Crans Montana, Tajani incontra Parmelin: ribadita la posizione italiana

Il ministro Tajani ha ribadito la posizione italiana sulla copertura delle cure ospedaliere in Svizzera, nel dialogo con Parmelin.
Una visita che, oltre ai temi internazionali, riporta al centro la questione legata a Crans-Montana: il ministro degli Esteri Antonio Tajani ha incontrato Alain Berset Parmelin, con un passaggio specifico sulla posizione dell’Italia.
Nel corso dell’incontro, Tajani ha espresso apprezzamento per la visita di Parmelin in Italia e per l’impegno già manifestato, anche alla Presidente del Consiglio, a garantire che alle famiglie dei giovani italiani coinvolti nella tragedia di Crans-Montana non venga chiesto alcun onere per le cure ospedaliere ricevute in Svizzera.
La Farnesina ha fatto sapere che, in questo contesto, il ministro ha ribadito la linea italiana: le spese mediche non dovrebbero ricadere né sulle famiglie né sullo Stato italiano.. Misryoum sottolinea come, in casi di questo tipo, la posizione sul tema dei costi diventi un elemento decisivo anche sul piano della tutela delle persone.
Secondo quanto riferito, l’Italia si è costituita parte civile nel procedimento avviato nella Confederazione elvetica e intende continuare a seguire con attenzione l’evoluzione del percorso giudiziario, così come l’accertamento delle responsabilità.
Tajani e Parmelin hanno poi affrontato anche alcune questioni internazionali. Tra queste, l’attenzione si è concentrata su Ucraina e Medio Oriente, ambiti in cui è stato richiamato il ruolo della Svizzera nel favorire soluzioni diplomatiche attraverso i propri “buoni uffici”.
Nel frattempo, la discussione ha toccato anche le tensioni nell’area di Hormuz e i recenti attacchi contro gli Emirati Arabi Uniti, insieme alle preoccupazioni per la crisi regionale. Misryoum osserva che il punto non è solo “dove” si guarda, ma “come” si cerca di ridurre il rischio di escalation.
È stata inoltre esaminata la situazione in Libano, con la necessità di arrivare a un cessate il fuoco con Israele.. Nel quadro più ampio delle relazioni internazionali, Tajani ha confermato il sostegno italiano all’approfondimento dei rapporti tra Svizzera e Unione Europea, anche sul fronte della politica migratoria e delle tematiche di sicurezza e difesa.

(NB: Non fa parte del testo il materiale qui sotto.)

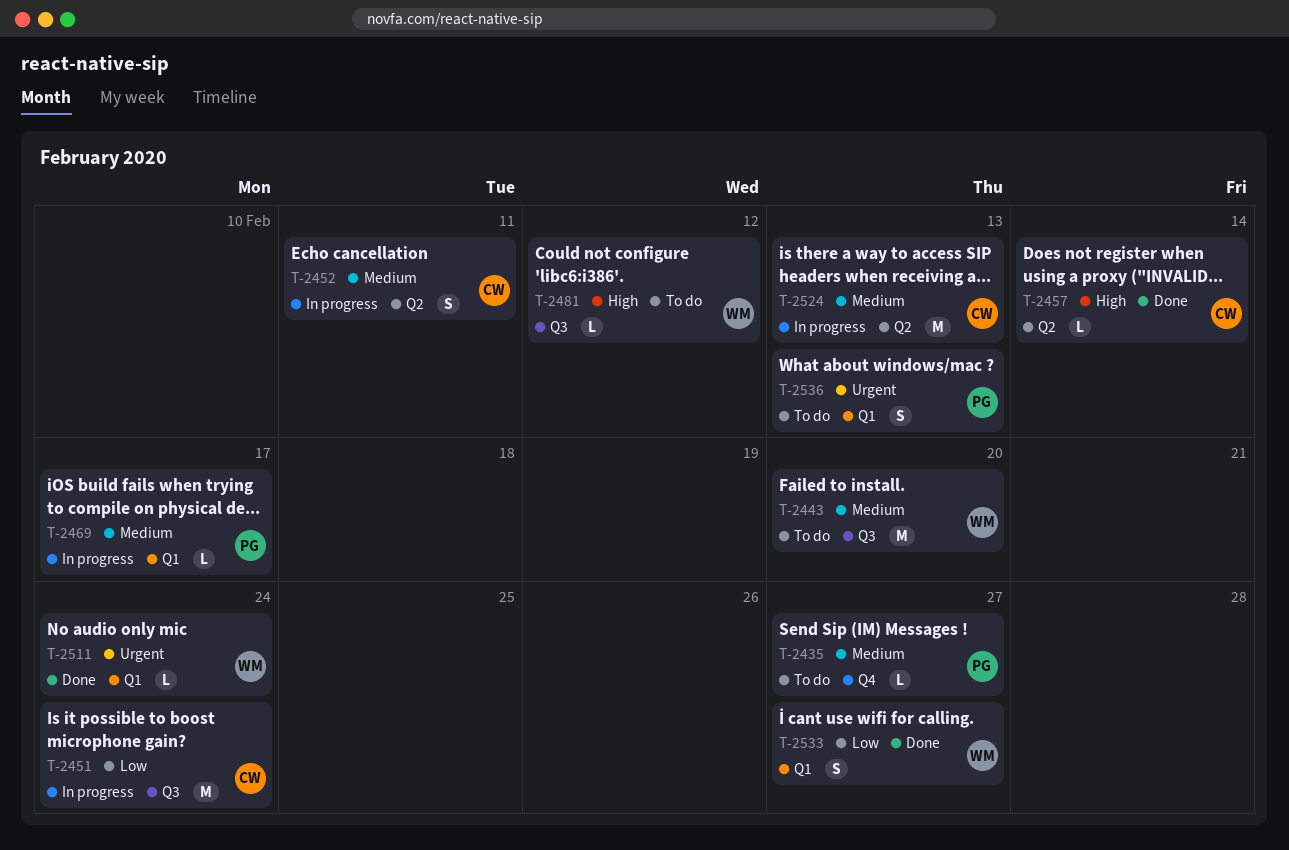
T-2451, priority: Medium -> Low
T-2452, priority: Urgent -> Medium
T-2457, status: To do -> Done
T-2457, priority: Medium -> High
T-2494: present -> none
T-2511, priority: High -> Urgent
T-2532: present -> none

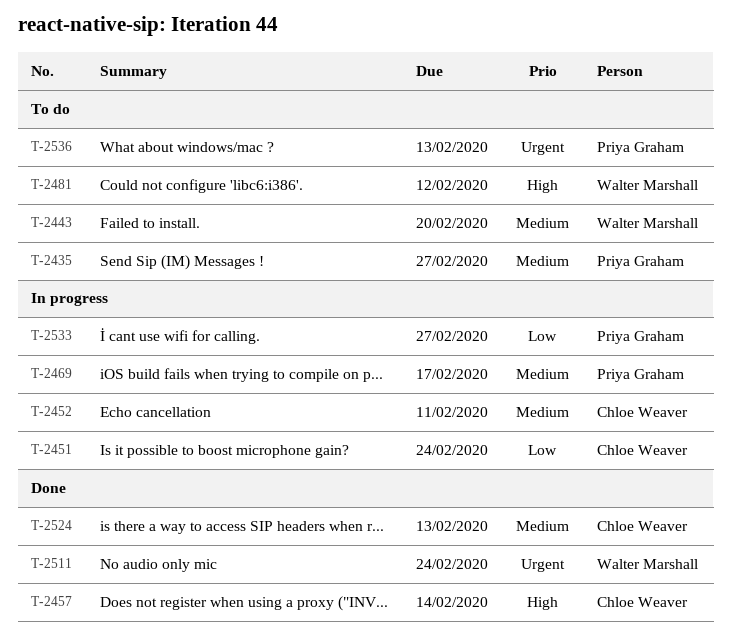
T-2524, status: In progress -> Done
T-2533, status: Done -> In progress
T-2533, owner: Walter Marshall -> Priya Graham

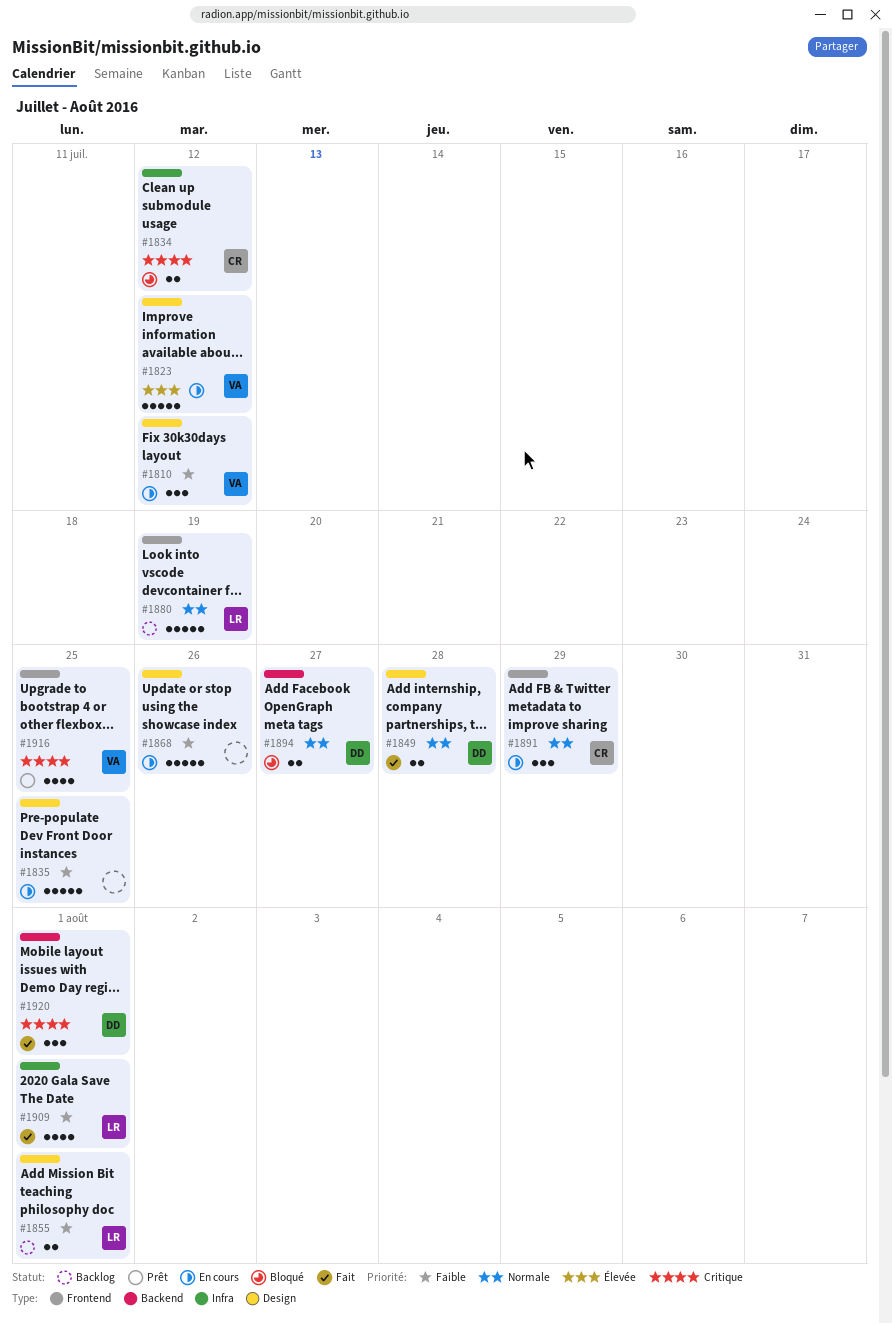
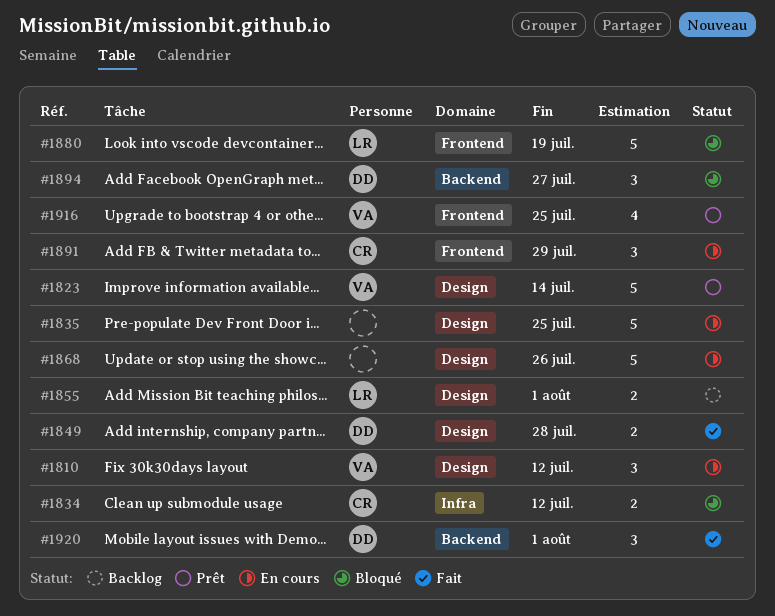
#1823, status: En cours -> Prêt
#1823, due: Jul 12 -> Jul 14
#1880, status: Backlog -> Bloqué
#1894, estimate: 2 -> 3
#1909: present -> none

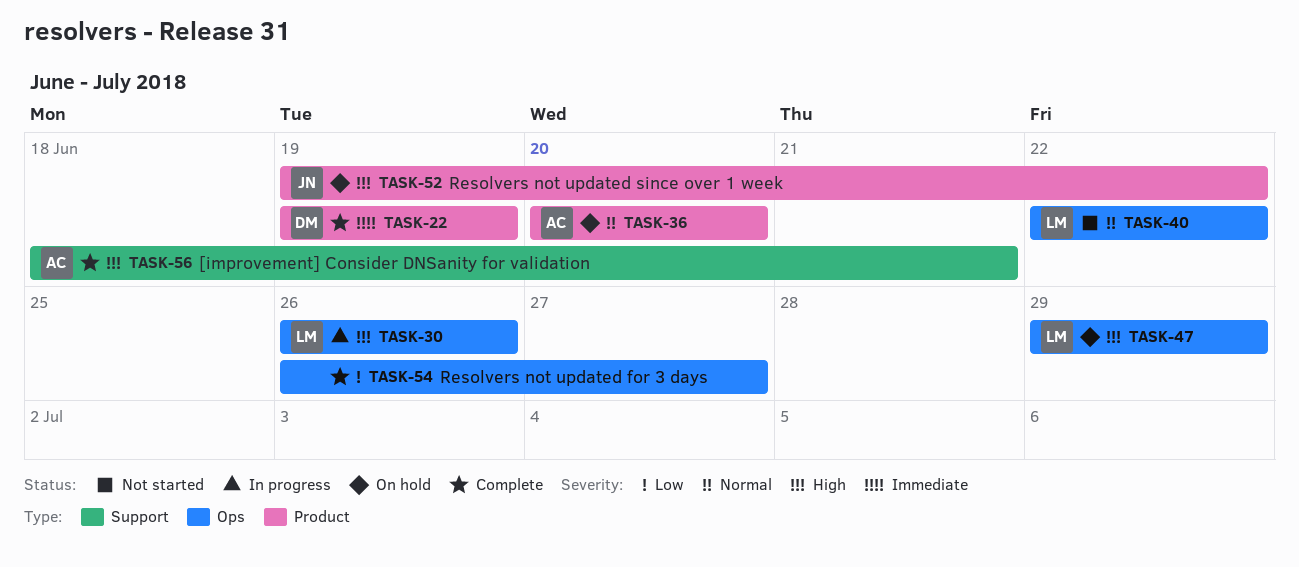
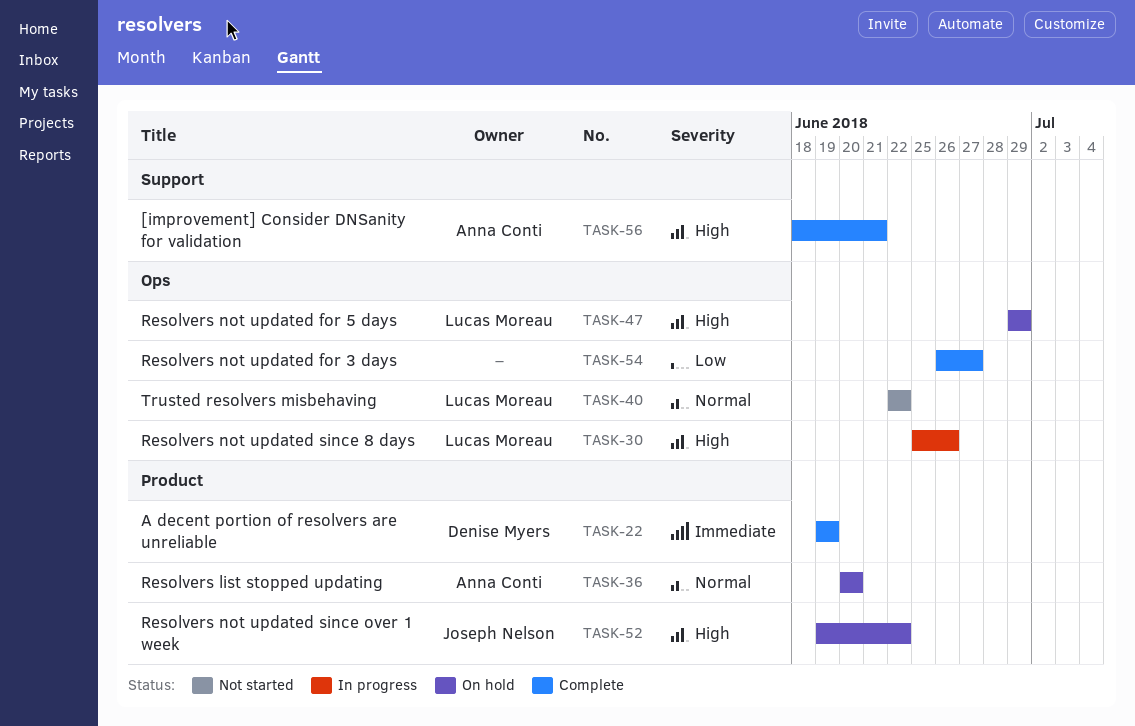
TASK-30, start: Jun 26 -> Jun 25

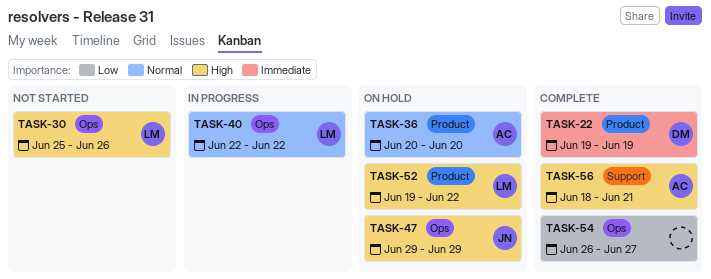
TASK-30, status: In progress -> Not started
TASK-40, status: Not started -> In progress
TASK-47, owner: Lucas Moreau -> Joseph Nelson
TASK-52, owner: Joseph Nelson -> Lucas Moreau

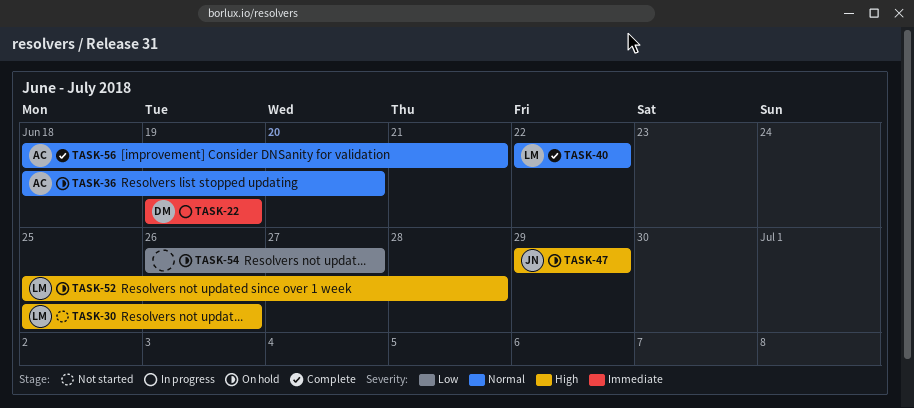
TASK-22, status: Complete -> In progress
TASK-36, start: Jun 20 -> Jun 18
TASK-40, status: In progress -> Complete
TASK-52, start: Jun 19 -> Jun 25
TASK-52, due: Jun 22 -> Jun 28
TASK-54, status: Complete -> On hold
TASK-56, priority: High -> Normal

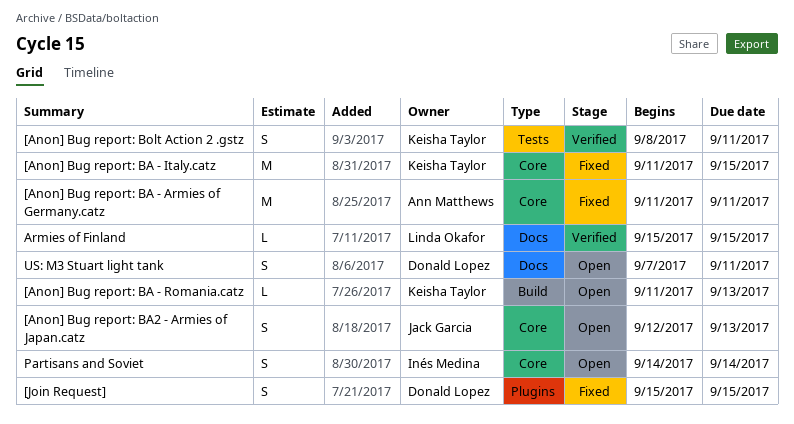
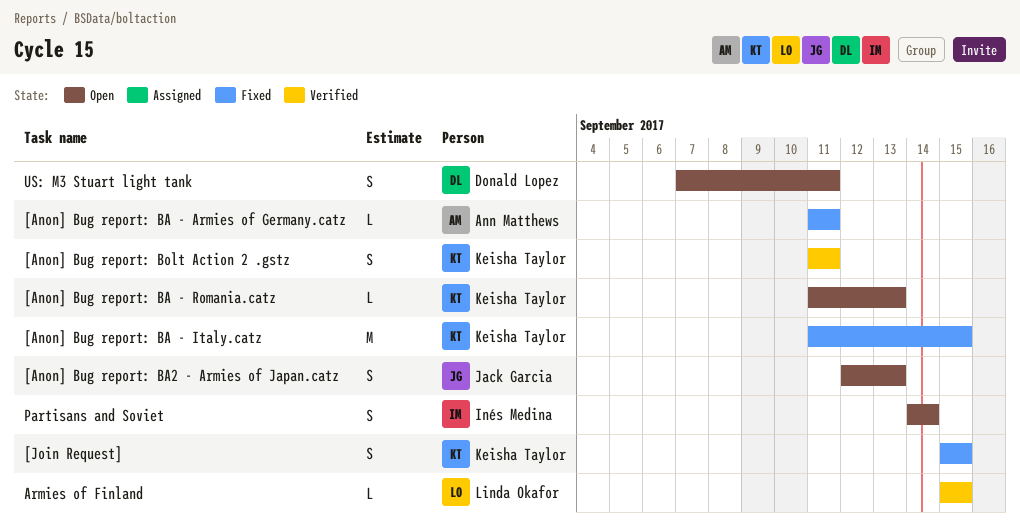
[Anon] Bug report: BA - Armies of Germany.catz, estimate: M -> L
[Anon] Bug report: Bolt Action 2 .gstz, start: Sep 8 -> Sep 11
[Join Request], owner: Donald Lopez -> Keisha Taylor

Accanto alla dimensione politica, l’incontro ha riguardato anche aspetti economici e di cooperazione.. I due ministri hanno concordato di proseguire nel lavoro per rafforzare le relazioni commerciali, con la Svizzera indicata come un mercato importante per l’export italiano e con la presenza di numerose imprese italiane attive nel Paese.
Un altro tema centrale è stato il Dialogo italo-svizzero sulla cooperazione transfrontaliera, con attenzione all’attuazione dell’accordo relativo all’imposizione fiscale dei lavoratori transfrontalieri.. Misryoum evidenzia come queste scelte operative, anche quando sembrano tecniche, abbiano ricadute concrete su chi vive e lavora tra confini.
Infine, è stata discussa l’importanza di rafforzare le relazioni transatlantiche, anche alla luce delle sfide legate ai dazi e ai temi relativi alle materie prime critiche.. L’intreccio tra dossier giudiziario, sicurezza internazionale e politica economica mostra quanto l’agenda bilaterale resti ampia e sensibile.